---------- EXTRAIT DU DOCUMENT
L’Eglise continue pourtant de poser des jalons porteurs d’espoir. En 1995, elle lance le comité catholique pour le Centenaire du cinéma. La célébration chrétienne du Centenaire du cinéma donne un élan à de nouvelles initiatives, plus professionnelles, qui témoignent de la modernité de la présence des chrétiens dans l’univers du cinéma. Les festivals de cinéma chrétien se déclinent dans plusieurs villes. En 2001, c’est au tour de l’Association SIGNIS de voir le jour. Cette association catholique mondiale pour la Communication, est un mouvement catholique pour les professionnels des moyens de communications sociales parmi lesquels le cinéma, la vidéo, l’éducation aux médias, Internet et les nouvelles technologies. SIGNIS compte des jurys œcuméniques ou inter-religieux dans plus de 30 festivals célèbres du monde entier dont le Festival de Cannes.
--------------------
---------- ENTRÉES
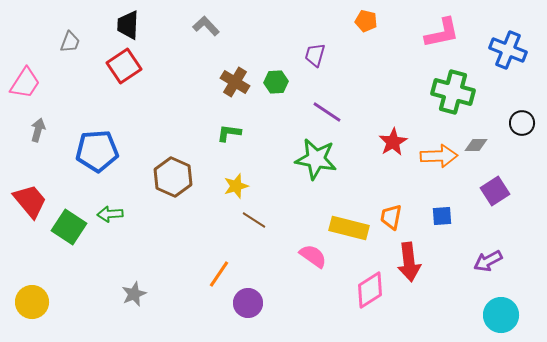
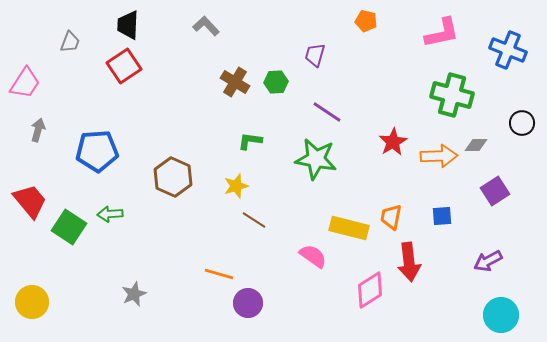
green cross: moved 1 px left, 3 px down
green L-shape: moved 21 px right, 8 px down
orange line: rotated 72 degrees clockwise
--------------------
---------- ENTRÉES
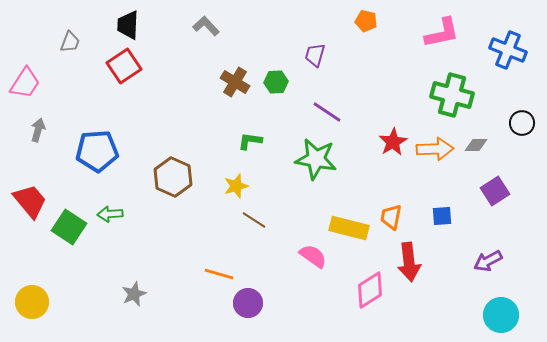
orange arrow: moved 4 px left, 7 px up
--------------------
◆ CONSIGNES ◆
• a. Selon le texte sur l’Église et le cinéma, en quelle année l’Association SIGNIS a-t-elle vu le jour ?
• b. Prolongez le texte sur l’Église et le cinéma à partir de sa dernière phrase.

◆ RÉPONSES ◆
• a. En 2001.

• b.
La période récente voit également l’émergence d’un nouveau type de production de films chrétiens où le numérique occupe une grande place. C’est le cas de SAJE Distribution et de son site internet. La société SAJE entend démontrer qu’en France il existe un vrai marché pour ce qu’on appelle les « faith based movies » produits par les majors américaines. Dans le même sens, des plateformes américaines telles que Pureflix présentent un catalogue de films chrétiens. Netflix, plateforme généraliste, propose, elle, la classification « film sur la spiritualité » dans la présentation de son catalogue.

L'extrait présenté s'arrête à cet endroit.